**EXERCISE DATA:**
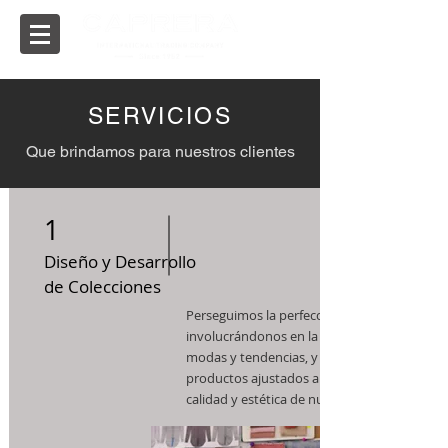
SERVICIOS
Que brindamos para nuestros clientes
1
Diseño y Desarrollo
de Colecciones
Perseguimos la perfección
involucrándonos en la investigación de
modas y tendencias, y así ofrecer
productos ajustados a los estándares de
calidad y estética de nuestros clientes.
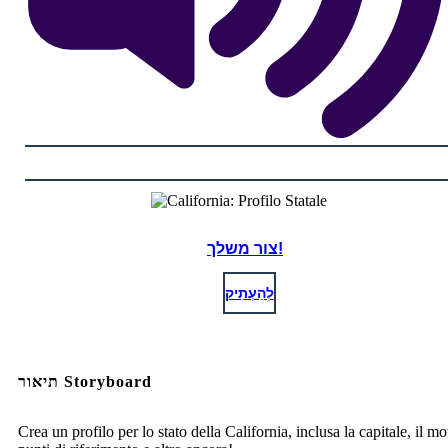
צור משלך!
לְהַעְתִיק
תיאור Storyboard
Crea un profilo per lo stato della California, inclusa la capitale, il mot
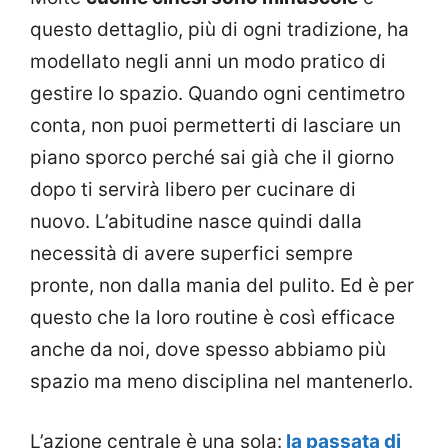
questo dettaglio, più di ogni tradizione, ha
modellato negli anni un modo pratico di
gestire lo spazio. Quando ogni centimetro
conta, non puoi permetterti di lasciare un
piano sporco perché sai già che il giorno
dopo ti servirà libero per cucinare di
nuovo. L’abitudine nasce quindi dalla
necessità di avere superfici sempre
pronte, non dalla mania del pulito. Ed è per
questo che la loro routine è così efficace
anche da noi, dove spesso abbiamo più
spazio ma meno disciplina nel mantenerlo.
L’azione centrale è una sola:
la passata di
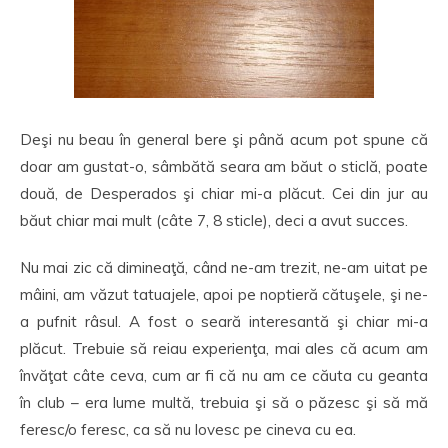
Deşi nu beau în general bere şi până acum pot spune că
doar am gustat-o, sâmbătă seara am băut o sticlă, poate
două, de Desperados şi chiar mi-a plăcut. Cei din jur au
băut chiar mai mult (câte 7, 8 sticle), deci a avut succes.
Nu mai zic că dimineaţă, când ne-am trezit, ne-am uitat pe
mâini, am văzut tatuajele, apoi pe noptieră cătuşele, şi ne-
a pufnit râsul. A fost o seară interesantă şi chiar mi-a
plăcut. Trebuie să reiau experienţa, mai ales că acum am
învăţat câte ceva, cum ar fi că nu am ce căuta cu geanta
în club – era lume multă, trebuia şi să o păzesc şi să mă
feresc/o feresc, ca să nu lovesc pe cineva cu ea.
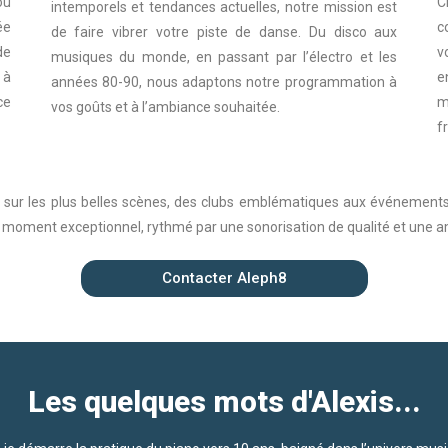
ou
C
intemporels et tendances actuelles, notre mission est
ée
c
de faire vibrer votre piste de danse. Du disco aux
de
v
musiques du monde, en passant par l’électro et les
 à
e
années 80-90, nous adaptons notre programmation à
ce
m
vos goûts et à l’ambiance souhaitée.
f
 sur les plus belles scènes, des clubs emblématiques aux événements 
n moment exceptionnel, rythmé par une sonorisation de qualité et une 
Contacter Aleph8
Les quelques mots d'Alexis...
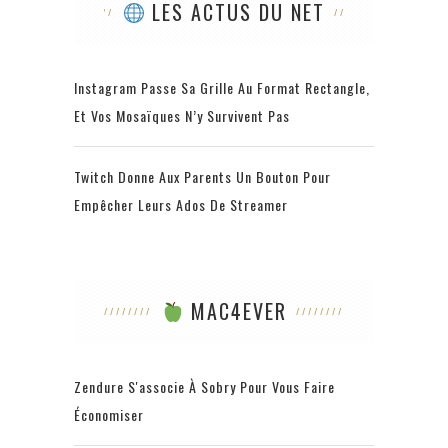
LES ACTUS DU NET
Instagram Passe Sa Grille Au Format Rectangle,
Et Vos Mosaïques N’y Survivent Pas
Twitch Donne Aux Parents Un Bouton Pour
Empêcher Leurs Ados De Streamer
MAC4EVER
Zendure S'associe À Sobry Pour Vous Faire
Économiser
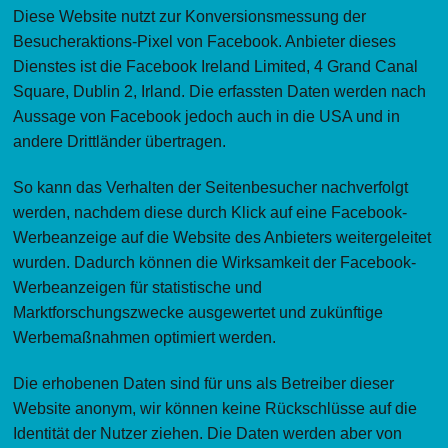
Diese Website nutzt zur Konversionsmessung der
Besucheraktions-Pixel von Facebook. Anbieter dieses
Dienstes ist die Facebook Ireland Limited, 4 Grand Canal
Square, Dublin 2, Irland. Die erfassten Daten werden nach
Aussage von Facebook jedoch auch in die USA und in
andere Drittländer übertragen.
So kann das Verhalten der Seitenbesucher nachverfolgt
werden, nachdem diese durch Klick auf eine Facebook-
Werbeanzeige auf die Website des Anbieters weitergeleitet
wurden. Dadurch können die Wirksamkeit der Facebook-
Werbeanzeigen für statistische und
Marktforschungszwecke ausgewertet und zukünftige
Werbemaßnahmen optimiert werden.
Die erhobenen Daten sind für uns als Betreiber dieser
Website anonym, wir können keine Rückschlüsse auf die
Identität der Nutzer ziehen. Die Daten werden aber von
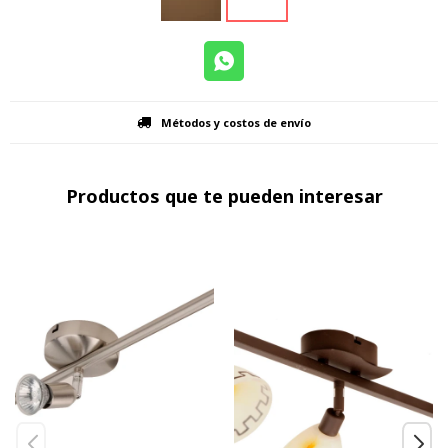
Métodos y costos de envío
Productos que te pueden interesar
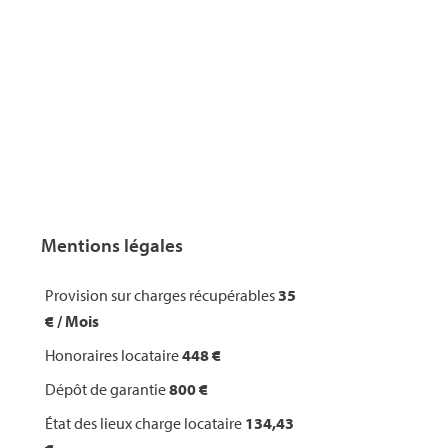
Mentions légales
Provision sur charges récupérables
35
€ / Mois
Honoraires locataire
448 €
Dépôt de garantie
800 €
État des lieux charge locataire
134,43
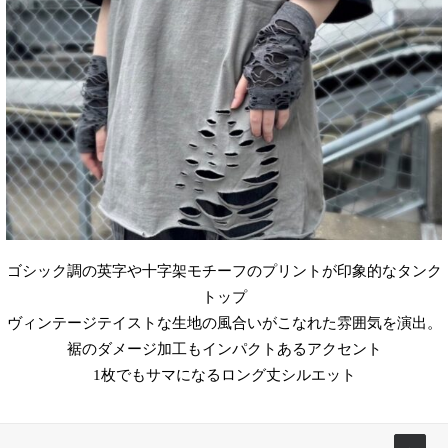
ゴシック調の英字や十字架モチーフのプリントが印象的なタンク
トップ
ヴィンテージテイストな生地の風合いがこなれた雰囲気を演出。
裾のダメージ加工もインパクトあるアクセント
1枚でもサマになるロング丈シルエット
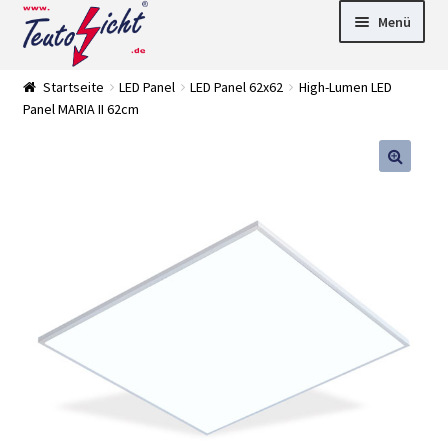
Zur
Springe
Menü
Navigation
zum
springen
Inhalt
► LED Panel
Startseite
LED Panel
LED Panel 62x62
High-Lumen LED
►
Panel MARIA II 62cm
Pflanzenlich
►
t
Downlights
►
Deckenleuch
►
ten
Außenleucht
► LED
en
Streifen
► Zubehör
►
Leuchtmittel
►
Versandarten
► Zahlarten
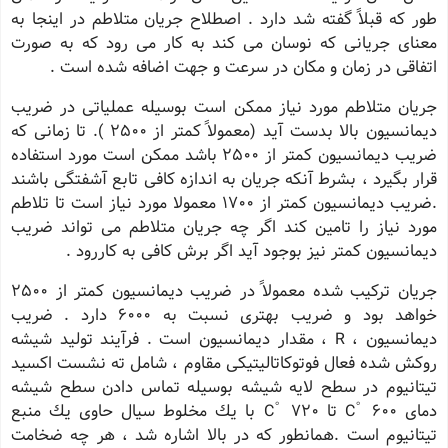
طور كه قبلاً گفته شد دارد . اصطلاح جریان متلاطم در اینجا به
معنای جریانی كه نوسان می كند به كار می رود كه به صورت
اتفاقی در زمان و مكان در سرعت و جهت اضافه شده است .
جریان متلاطم مورد نیاز ممكن است بوسیله عملیاتی در ضریب
دیمانسیون بالا بدست آید (معمولاً كمتر از 2500 ). تا زمانی كه
ضریب دیمانسیون كمتر از 2500 باشد ممكن است مورد استفاده
قرار بگیرد ، بشرط آنكه جریان به اندازه كافی تابع آشفتگی باشند
.ضریب دیمانسیون كمتر از 1700 معمولا مورد نیاز است تا تلاطم
مورد نیاز را تامین كند اگر چه جریان متلاطم می تواند ضریب
دیمانسیون كمتر نیز بوجود آید اگر برش كافی به كاررود .
جریان تركیب شده معمولاً در ضریب دیمانسیون كمتر از 2500
خواهد بود و ضریب بهتری نسبت به 6000 دارد . ضریب
دیمانسیون ، R ، مقدار دیمانسیون است . فرآیند تولید شیشه
روكش شده فعال فوتوكاتالیتیكی مقاوم ، شامل ته نشست اكسید
تیتانیوم در سطح لایه شیشه بوسیله تماس دادن سطح شیشه
دمای C ْ 600 تا C ْ 720 با یك مخلوط سیال حاوی یك منبع
تیتانیوم است .همانطور كه در بالا اشاره شد ، هر چه ضخامت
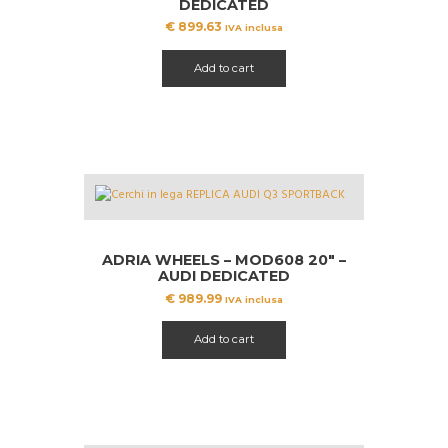
DEDICATED
€
899.63
IVA inclusa
Add to cart
ADRIA WHEELS – MOD608 20″ –
AUDI DEDICATED
€
989.99
IVA inclusa
Add to cart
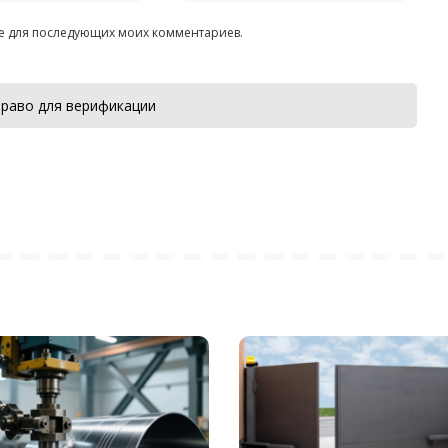
ере для последующих моих комментариев.
раво для верификации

**WHAT TO DO:** Filter the material for the word "Pour" and copy each matching line.

**WRITTEN ANSWER:**
Twitch Donne Aux Parents Un Bouton Pour
Zendure S'associe À Sobry Pour Vous Faire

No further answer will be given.